Question

just started TDD and all was going well until I hit this brick wall.

I am writing a facade around a third party API. The API is quite nice in that everything is accessed via interfaces, so is easily mockable when testing my facade.

The whole API is accessed via a root interface and there is a deep hierarchy of interfaces you can drill down into from this. My facade takes this root interface in its constructor in standard IoC practice.

TDD was going fine, with the slight pain that mocking was getting a bit complex when using deep interfaces, since I have to mock the entire interface tree. No biggie though, I just maintained a helper function that built the mock. It does make me wonder if I'm using the right approach though.
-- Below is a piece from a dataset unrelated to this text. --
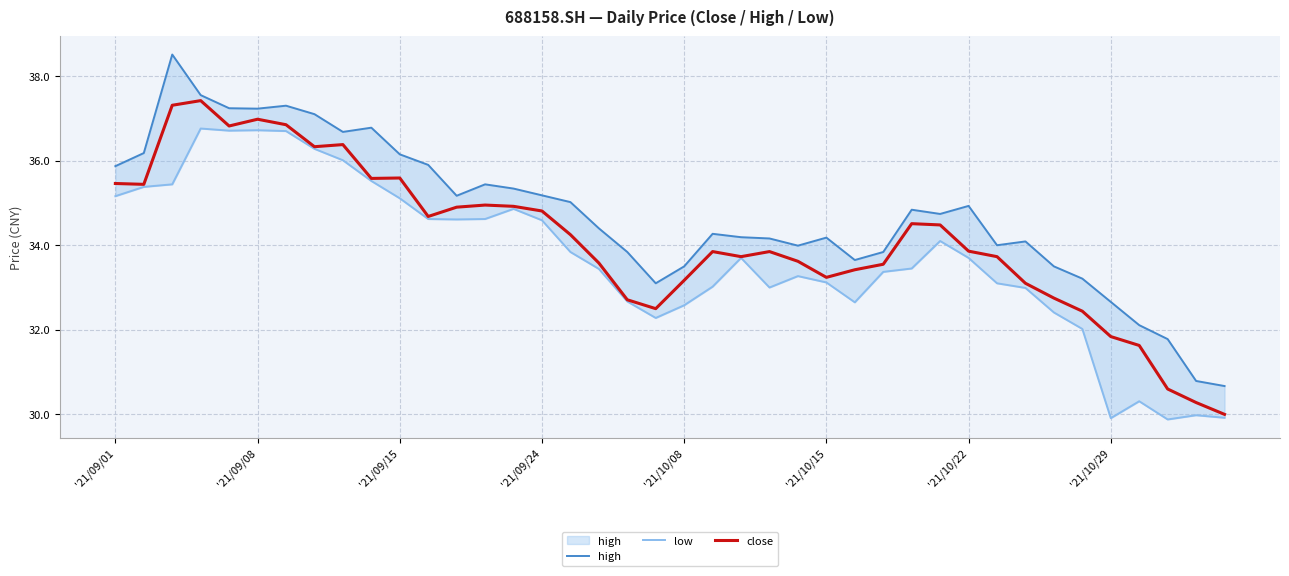

How many data points in close are above 33?

31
Anyway, halfway down the tree I have now suddenly hit a sealed concrete type, with no public constructor, so I have no way of mocking it. This is causing my tests to fail since the mocked API always returns null for this member.

The only way I can see around this is to create my own interface for this type, and have a virtual method on my facade for accessing it. However, this seems messy to me since I have no way of enforcing access to the type through this method, and it will be easy to forget. eg, it's natural to use:

ConcreteType c = SomeInterface.ConcreteMember;

instead of:

IConcreteType c = GetConcreteMember(SomeInterface);

Forgetting this would cause tests to fail.

Am I missing something fundamental? As I said I am very new to unit testing.

ps. I am using Moq.

Was it helpful?

Solution

Use moles. By using this, you can create mocks for any sealed type (myself, I recently used it to provide mocks from the System.Web.HttpContext.Current property).

If you look at the documentation in the download (Microsoft Moles Reference Manual.docx), this should give you enough information to get you started.